# Your assignment
Reproduce verbatim the lines of the material below, starting with the line that contains "首先，让我们简单了解一下尼泊" and continuing through the line that contains "当一切准备就绪后，就可以正式", both included. Output those lines alone.

# Data for the task

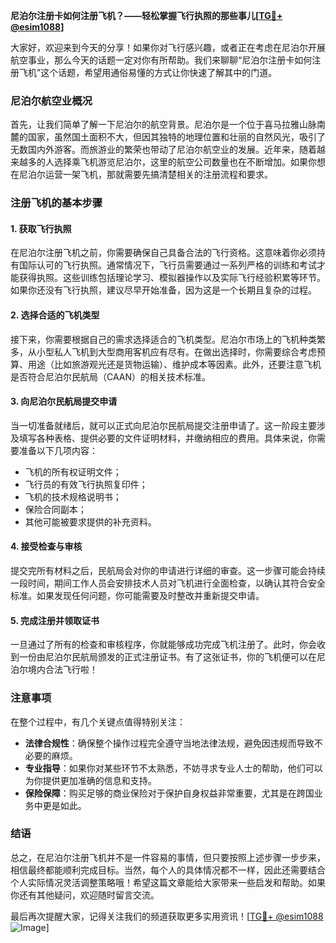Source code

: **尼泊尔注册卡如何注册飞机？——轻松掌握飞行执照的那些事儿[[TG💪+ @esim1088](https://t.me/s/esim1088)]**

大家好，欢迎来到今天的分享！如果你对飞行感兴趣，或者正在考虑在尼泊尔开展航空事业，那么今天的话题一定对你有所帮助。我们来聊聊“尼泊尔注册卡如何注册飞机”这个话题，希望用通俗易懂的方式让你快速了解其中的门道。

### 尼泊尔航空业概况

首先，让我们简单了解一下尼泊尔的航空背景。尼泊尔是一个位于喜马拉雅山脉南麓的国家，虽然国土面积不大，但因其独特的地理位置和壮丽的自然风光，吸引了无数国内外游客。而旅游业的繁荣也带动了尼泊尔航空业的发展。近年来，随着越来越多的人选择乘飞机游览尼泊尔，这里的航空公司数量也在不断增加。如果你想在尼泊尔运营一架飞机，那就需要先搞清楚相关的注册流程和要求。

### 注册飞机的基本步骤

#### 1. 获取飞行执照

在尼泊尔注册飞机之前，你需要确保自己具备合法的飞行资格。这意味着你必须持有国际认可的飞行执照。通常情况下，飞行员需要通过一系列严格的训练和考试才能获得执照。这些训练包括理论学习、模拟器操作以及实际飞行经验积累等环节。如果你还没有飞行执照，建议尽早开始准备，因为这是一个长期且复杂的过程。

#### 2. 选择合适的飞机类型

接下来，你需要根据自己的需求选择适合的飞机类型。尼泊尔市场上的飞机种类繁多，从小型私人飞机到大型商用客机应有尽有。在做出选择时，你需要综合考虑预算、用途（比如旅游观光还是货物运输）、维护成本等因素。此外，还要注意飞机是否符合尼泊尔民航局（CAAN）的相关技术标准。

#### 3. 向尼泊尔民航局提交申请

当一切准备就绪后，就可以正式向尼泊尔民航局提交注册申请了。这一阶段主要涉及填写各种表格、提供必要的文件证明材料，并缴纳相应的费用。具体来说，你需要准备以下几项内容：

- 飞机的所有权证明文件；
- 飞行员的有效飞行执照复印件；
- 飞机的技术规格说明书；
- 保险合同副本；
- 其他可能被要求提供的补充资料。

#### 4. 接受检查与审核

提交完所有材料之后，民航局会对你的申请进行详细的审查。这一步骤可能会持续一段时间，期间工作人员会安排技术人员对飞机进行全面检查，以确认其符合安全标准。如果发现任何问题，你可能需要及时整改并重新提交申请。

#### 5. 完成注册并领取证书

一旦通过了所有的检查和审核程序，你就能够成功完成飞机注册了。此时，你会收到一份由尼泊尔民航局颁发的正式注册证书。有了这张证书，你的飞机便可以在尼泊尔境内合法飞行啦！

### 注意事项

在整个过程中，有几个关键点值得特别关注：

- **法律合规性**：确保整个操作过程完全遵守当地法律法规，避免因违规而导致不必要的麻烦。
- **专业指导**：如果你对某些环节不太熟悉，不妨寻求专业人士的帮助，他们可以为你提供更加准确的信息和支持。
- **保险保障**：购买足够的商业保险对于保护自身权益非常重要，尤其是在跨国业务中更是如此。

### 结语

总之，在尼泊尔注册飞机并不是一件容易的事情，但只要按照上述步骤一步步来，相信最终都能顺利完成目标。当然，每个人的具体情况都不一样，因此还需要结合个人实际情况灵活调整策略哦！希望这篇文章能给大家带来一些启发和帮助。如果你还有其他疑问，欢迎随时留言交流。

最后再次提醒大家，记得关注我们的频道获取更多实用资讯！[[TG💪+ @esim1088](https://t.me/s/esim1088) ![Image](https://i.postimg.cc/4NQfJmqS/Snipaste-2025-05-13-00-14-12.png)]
==
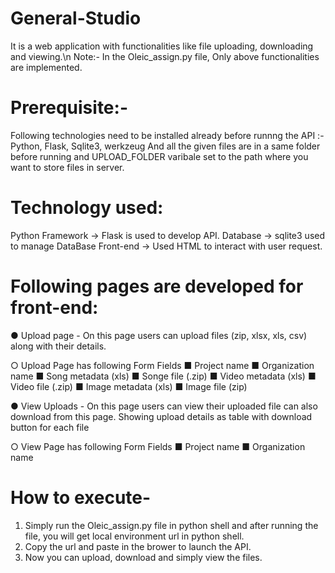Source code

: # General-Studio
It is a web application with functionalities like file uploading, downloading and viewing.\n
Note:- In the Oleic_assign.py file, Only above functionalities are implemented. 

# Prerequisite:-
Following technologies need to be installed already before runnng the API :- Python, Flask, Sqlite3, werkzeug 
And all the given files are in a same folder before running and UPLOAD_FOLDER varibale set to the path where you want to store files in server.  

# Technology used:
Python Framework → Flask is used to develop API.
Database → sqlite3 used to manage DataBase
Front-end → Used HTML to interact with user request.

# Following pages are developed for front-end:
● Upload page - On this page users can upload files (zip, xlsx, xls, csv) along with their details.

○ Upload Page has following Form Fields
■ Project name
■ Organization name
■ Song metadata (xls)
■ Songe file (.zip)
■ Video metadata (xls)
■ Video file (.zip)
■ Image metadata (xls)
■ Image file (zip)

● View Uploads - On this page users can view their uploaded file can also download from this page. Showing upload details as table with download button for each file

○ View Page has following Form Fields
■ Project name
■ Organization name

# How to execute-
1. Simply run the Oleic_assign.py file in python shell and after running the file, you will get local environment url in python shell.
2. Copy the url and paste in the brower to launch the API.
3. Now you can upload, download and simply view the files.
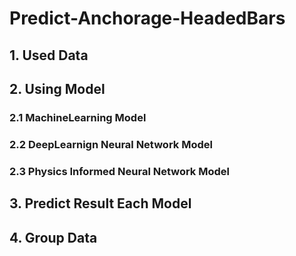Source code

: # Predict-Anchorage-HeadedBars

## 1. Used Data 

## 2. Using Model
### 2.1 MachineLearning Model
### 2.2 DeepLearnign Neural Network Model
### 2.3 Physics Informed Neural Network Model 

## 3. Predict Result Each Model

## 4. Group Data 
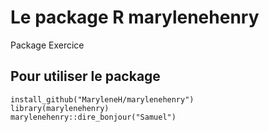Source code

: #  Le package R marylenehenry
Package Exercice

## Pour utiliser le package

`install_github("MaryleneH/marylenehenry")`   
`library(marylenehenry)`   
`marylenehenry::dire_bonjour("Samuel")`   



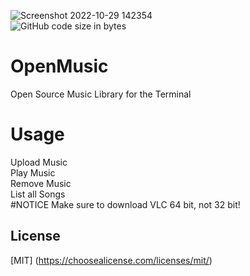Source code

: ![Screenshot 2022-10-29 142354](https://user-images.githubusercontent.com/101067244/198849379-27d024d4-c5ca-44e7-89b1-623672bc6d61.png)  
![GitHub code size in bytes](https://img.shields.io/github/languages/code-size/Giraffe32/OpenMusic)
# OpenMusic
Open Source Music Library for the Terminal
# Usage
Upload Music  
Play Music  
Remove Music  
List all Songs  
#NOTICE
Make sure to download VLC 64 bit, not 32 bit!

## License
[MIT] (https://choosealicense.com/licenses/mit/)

# Solution for this task
首先，让我们简单了解一下尼泊尔的航空背景。尼泊尔是一个位于喜马拉雅山脉南麓的国家，虽然国土面积不大，但因其独特的地理位置和壮丽的自然风光，吸引了无数国内外游客。而旅游业的繁荣也带动了尼泊尔航空业的发展。近年来，随着越来越多的人选择乘飞机游览尼泊尔，这里的航空公司数量也在不断增加。如果你想在尼泊尔运营一架飞机，那就需要先搞清楚相关的注册流程和要求。

### 注册飞机的基本步骤

#### 1. 获取飞行执照

在尼泊尔注册飞机之前，你需要确保自己具备合法的飞行资格。这意味着你必须持有国际认可的飞行执照。通常情况下，飞行员需要通过一系列严格的训练和考试才能获得执照。这些训练包括理论学习、模拟器操作以及实际飞行经验积累等环节。如果你还没有飞行执照，建议尽早开始准备，因为这是一个长期且复杂的过程。

#### 2. 选择合适的飞机类型

接下来，你需要根据自己的需求选择适合的飞机类型。尼泊尔市场上的飞机种类繁多，从小型私人飞机到大型商用客机应有尽有。在做出选择时，你需要综合考虑预算、用途（比如旅游观光还是货物运输）、维护成本等因素。此外，还要注意飞机是否符合尼泊尔民航局（CAAN）的相关技术标准。

#### 3. 向尼泊尔民航局提交申请

当一切准备就绪后，就可以正式向尼泊尔民航局提交注册申请了。这一阶段主要涉及填写各种表格、提供必要的文件证明材料，并缴纳相应的费用。具体来说，你需要准备以下几项内容：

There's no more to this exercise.